Особенно запомнилось наше последнее "стояние”. Это была самая ближняя точка на подступах к городу из всех, где нам приходилось бывать. Ситуация такая: лес на западной опушке, впереди нас снова артиллеристы. Мы в глубине леса. Пришли мы сюда к вечеру. Трещал мороз. Никаких землянок здесь не было, а построить не хватало сил после дороги. Спать пришлось под открытом небом. Наломали лапника, на него расстелили шинель. Остальные шинели тоже сняли. Впятером, расстегнув ватники, легли на правый бок, крепко прижались и прикрыв ватником впереди лежащего. Четырьмя шинелями укрылись. Тот, кто находился в середине, холода почти не испытывал. Зато крайних мороз пронизал одного спереди, второго сзади. Когда этим крайним было невмоготу, они вскакивали, поднимали остальных, сами забирались в середину и успевали отогреться и вздремнуть. Потом все повторялось сначала, но с поворотами — то на левый бок, то на правый. Через несколько дней мы вполне освоились и обжились. Были отрыты блиндажи для военно-телеграфной станции и для жилья. Жильё, правда, строилось по упрощенной "программе". Отрывалось обычно яма, чаще всего квадратная на глубину чуть больше метра. Потом посредине выкапывали проход глубиной еще на сантиметров шестьдесят. Справа и слева от прохода получились своеобразные площадки, на которых мы спали. Сверху делался деревянный накат, засыпаемый землей.
В этом лесу почва была песчаной, боковины своих землянок-блиндажей мы обычно ничем не закладывали и поэтому земля с боков коварно осыпалась, особенно во время артиллерийских обстрелов. А обстреливали нас частенько и основательно. Виною тому, безусловно, была артиллерийская батарея, расположившаяся неподалеку. Она здорово досаждала противника, и он хотел её непременно ликвидировать.

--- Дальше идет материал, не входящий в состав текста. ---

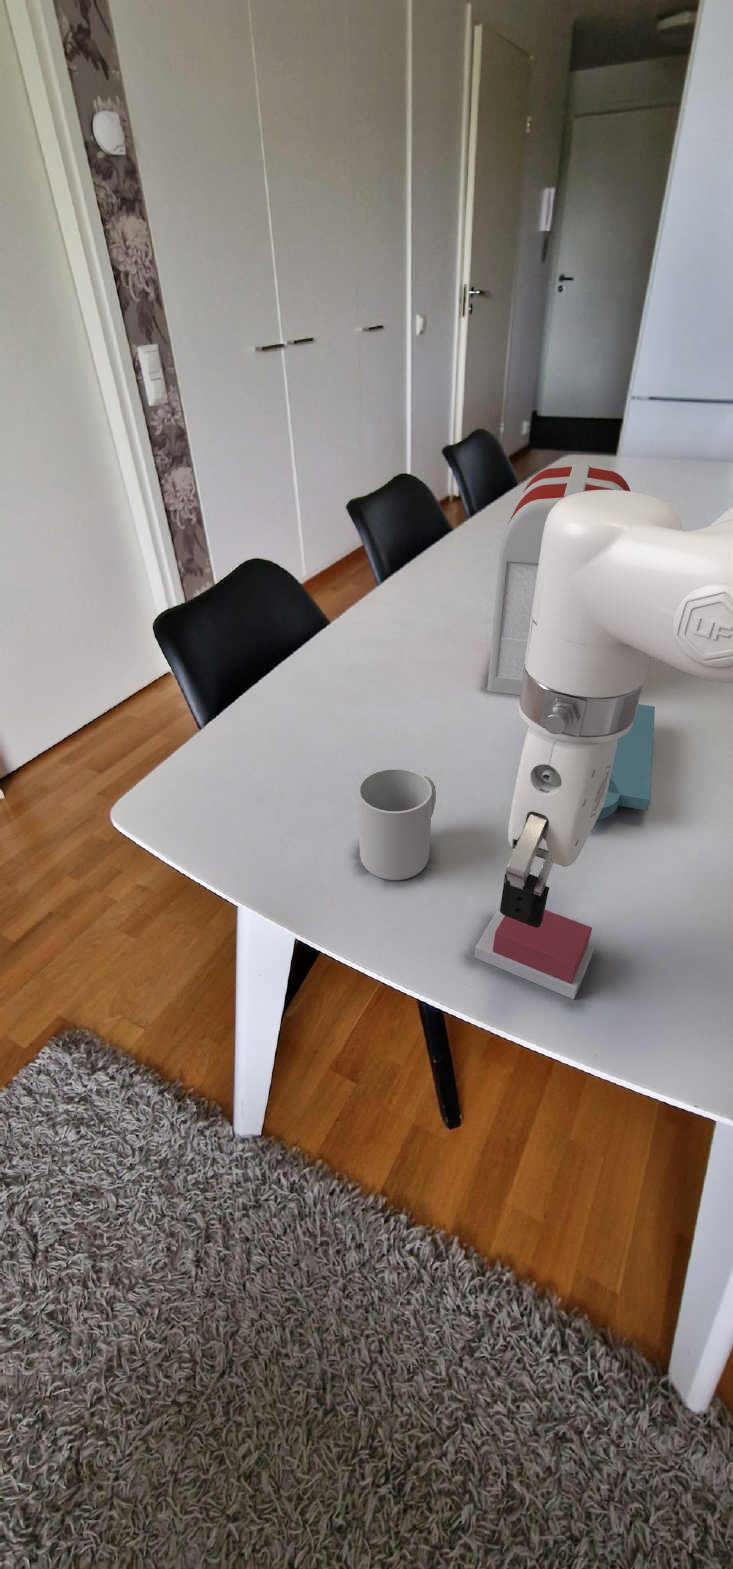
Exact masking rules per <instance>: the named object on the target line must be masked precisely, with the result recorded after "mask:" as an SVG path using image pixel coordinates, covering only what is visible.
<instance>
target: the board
mask: <svg viewBox="0 0 733 1569" xmlns="http://www.w3.org/2000/svg"><path fill="white" fill-rule="evenodd" d="M655 711H656V707H655V705H647V704H640V703H638V707H637V711H636V715H635V718H634V722H633V726H632V728H631V730H630V731H629V732H628V733H627V734H626V735H624V736H622V737H620V738H619V739H618V742H617V747H616V752H615V757H614V762H613V767H612V772H611V777H610V782H609V787H608V792H607V796H606V800H605V803H604V805H603V808H602V810H601V812H600V814H599V816H598V818H597V820H603V819H605V818H607V817H610V816H611V815H613V814H614V813H615V812H616V811H617V809H618V807H621V808H626V809H631V810H634V809H636V810H640V811H641V810H642V811H648V809H649V805H650V802H651V791H652V790H651V788H652V769H653V752H654V751H653V750H654V733H655V731H654V730H655V714H656V713H655Z"/></svg>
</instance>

Но батарея была живучей. Фрицы однажды напустили на неё, и , следовательно, на нас своих "юнкерсов. Как бомбят "хейнкельсы" я видел как пикируют "юнкерсы" тоже приходилось наблюдать, но так, чтобы было видно, что эти стервятники метят попасть в тебя, не приходилось. А тут они именно метили. Забравшись в щель, мы видели, как строй самолетов с крестами вдруг надламывается, машины падают на крыло, со свистом входя в пике, а потом взмывают в небо, роняя свой смертоносный груз.
Бомбы некоторое время ошалело воют, а затем с грохотом рвутся. Все это так страшно! Бомбардировщики ушли, а наша батарея вскоре снова заговорила. Бомбы падали и в наше расположение, одна из них — в яму, где стояли лошади. Лошадей, разумеется, разнесло и повыкинуло.
На Витебск
Желание овладеть городом у нас было огромное. Наш новый командир корпуса генерал- майор Н.Н. Мультан подпирал собой не только штабы дивизии, но и полков. Он устраивал свои наблюдательные пункты в непосредственной близости от переднего края и требовал, чтобы у него на КП была не только телефонная связь, но и телеграфная.

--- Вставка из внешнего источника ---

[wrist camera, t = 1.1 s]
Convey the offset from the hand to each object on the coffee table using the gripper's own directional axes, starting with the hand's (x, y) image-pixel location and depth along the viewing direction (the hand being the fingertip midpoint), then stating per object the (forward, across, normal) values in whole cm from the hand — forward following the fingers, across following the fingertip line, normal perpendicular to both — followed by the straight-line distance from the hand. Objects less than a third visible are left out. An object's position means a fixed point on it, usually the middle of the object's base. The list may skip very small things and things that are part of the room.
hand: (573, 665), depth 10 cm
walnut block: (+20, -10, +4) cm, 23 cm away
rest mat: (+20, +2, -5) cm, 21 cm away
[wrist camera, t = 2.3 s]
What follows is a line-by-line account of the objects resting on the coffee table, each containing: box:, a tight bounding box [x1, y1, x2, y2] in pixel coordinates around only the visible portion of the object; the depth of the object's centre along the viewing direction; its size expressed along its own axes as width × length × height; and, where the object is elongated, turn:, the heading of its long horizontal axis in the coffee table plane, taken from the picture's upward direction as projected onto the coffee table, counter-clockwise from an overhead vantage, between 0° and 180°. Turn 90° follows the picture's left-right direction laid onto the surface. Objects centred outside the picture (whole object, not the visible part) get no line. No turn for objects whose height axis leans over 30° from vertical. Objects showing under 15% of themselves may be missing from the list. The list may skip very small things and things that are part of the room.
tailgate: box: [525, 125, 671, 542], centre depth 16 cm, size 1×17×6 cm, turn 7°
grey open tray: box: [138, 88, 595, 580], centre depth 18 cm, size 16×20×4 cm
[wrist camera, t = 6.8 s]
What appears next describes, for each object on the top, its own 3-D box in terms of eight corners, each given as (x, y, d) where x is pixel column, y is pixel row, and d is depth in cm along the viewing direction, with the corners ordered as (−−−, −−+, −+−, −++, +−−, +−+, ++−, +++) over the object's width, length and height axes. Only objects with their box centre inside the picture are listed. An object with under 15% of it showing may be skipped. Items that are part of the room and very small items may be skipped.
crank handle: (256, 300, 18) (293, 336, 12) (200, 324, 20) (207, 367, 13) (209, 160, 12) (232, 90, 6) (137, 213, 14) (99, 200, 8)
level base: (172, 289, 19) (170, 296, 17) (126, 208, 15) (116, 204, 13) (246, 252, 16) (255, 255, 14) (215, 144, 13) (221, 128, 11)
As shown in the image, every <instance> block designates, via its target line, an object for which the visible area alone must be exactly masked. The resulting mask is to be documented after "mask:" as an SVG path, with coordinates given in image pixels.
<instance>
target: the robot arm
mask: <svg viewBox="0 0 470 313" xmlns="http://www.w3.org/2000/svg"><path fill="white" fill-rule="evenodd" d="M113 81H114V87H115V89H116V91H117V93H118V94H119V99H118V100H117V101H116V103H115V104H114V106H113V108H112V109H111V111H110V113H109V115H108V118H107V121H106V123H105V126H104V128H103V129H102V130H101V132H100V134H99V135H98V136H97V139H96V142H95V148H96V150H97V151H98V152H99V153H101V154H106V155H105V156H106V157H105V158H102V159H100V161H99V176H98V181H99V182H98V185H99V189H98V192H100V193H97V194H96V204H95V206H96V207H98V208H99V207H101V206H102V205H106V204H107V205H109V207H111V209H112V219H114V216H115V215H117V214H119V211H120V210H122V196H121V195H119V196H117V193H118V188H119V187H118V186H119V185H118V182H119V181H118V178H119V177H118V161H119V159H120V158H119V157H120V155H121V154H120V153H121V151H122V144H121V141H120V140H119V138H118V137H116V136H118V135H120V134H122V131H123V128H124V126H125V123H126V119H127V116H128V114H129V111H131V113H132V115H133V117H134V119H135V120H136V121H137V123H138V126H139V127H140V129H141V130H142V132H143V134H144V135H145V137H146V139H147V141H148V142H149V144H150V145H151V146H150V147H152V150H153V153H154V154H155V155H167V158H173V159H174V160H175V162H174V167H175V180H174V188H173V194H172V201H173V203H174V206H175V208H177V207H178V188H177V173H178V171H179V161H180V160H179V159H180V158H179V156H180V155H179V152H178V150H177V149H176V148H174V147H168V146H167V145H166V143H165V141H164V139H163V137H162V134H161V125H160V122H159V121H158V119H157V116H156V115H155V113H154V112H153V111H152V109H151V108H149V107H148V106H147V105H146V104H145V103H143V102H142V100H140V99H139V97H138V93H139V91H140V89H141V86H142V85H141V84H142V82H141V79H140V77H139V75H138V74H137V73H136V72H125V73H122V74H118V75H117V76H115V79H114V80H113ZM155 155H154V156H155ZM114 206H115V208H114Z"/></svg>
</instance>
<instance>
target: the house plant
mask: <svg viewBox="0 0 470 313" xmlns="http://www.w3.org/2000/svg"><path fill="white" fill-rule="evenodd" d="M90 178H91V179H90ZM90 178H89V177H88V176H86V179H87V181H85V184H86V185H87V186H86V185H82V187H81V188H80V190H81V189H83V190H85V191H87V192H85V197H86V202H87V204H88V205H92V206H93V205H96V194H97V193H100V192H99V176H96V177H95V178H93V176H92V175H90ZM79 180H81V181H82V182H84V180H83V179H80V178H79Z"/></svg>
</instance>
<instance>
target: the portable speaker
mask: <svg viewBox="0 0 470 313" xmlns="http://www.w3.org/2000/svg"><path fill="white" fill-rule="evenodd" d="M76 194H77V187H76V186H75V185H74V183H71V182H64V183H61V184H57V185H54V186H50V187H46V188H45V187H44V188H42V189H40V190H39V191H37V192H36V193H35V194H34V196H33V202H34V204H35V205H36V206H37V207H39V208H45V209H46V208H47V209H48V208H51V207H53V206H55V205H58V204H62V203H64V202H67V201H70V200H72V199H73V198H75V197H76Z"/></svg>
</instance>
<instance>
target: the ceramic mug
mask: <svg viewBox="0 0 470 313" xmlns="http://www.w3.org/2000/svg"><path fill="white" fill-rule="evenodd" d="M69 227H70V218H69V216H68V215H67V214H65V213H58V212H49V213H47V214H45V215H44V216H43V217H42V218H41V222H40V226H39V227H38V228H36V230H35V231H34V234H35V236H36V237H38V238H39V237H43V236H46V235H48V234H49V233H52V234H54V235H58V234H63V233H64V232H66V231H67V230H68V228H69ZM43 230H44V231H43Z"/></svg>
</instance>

Мультан Николай Николаевич
| С ноября 1943 года и до Победы — командир 69-го стрелкового корпуса в 33-й и 49-й армиях на Западном, Белорусском и 2-м Белорусском (с июня 1944) фронтах. Командир 69-го стрелкового корпуса (49-я армия, 2-й Белорусский фронт) генерал-майор Мультан Н. Н. особенно успешно проявил себя в ходе Белорусской стратегической наступательной операции. Во время её первого этапа — Могилёвской фронтовой операции — он умело организовал и осуществил прорыв обороны противника, 26 июня 1944 года — форсирование Днепра в районе деревни Добрейка Шкловского района Могилёвской области Белоруссии. 28 июня совместно с другими частями воины корпуса освободили город Могилёв. Указом Президиума Верховного Совета СССР от 21 июля 1944 года «за образцовое выполнение боевых заданий Командования на фронте борьбы с немецкими захватчиками и проявленные при этом отвагу и геройство» генерал-майору Мультану Николаю Николаевичу присвоено звание Героя Советского Союза с вручением ордена Ленина и медали «Золотая Звезда». https://ru.wikipedia.org/ |
Я был на одном КП. Добраться до него было не легко. Для этого надо было выйти из нашего леса, преодолеть несколько холмов и перейти "долину смерти". Что в этой долине было летом трудно сказать, но скорее всего болото. Сейчас оно было схвачено морозом, и по этой долине можно было идти прямиком — там была пробита тропинка.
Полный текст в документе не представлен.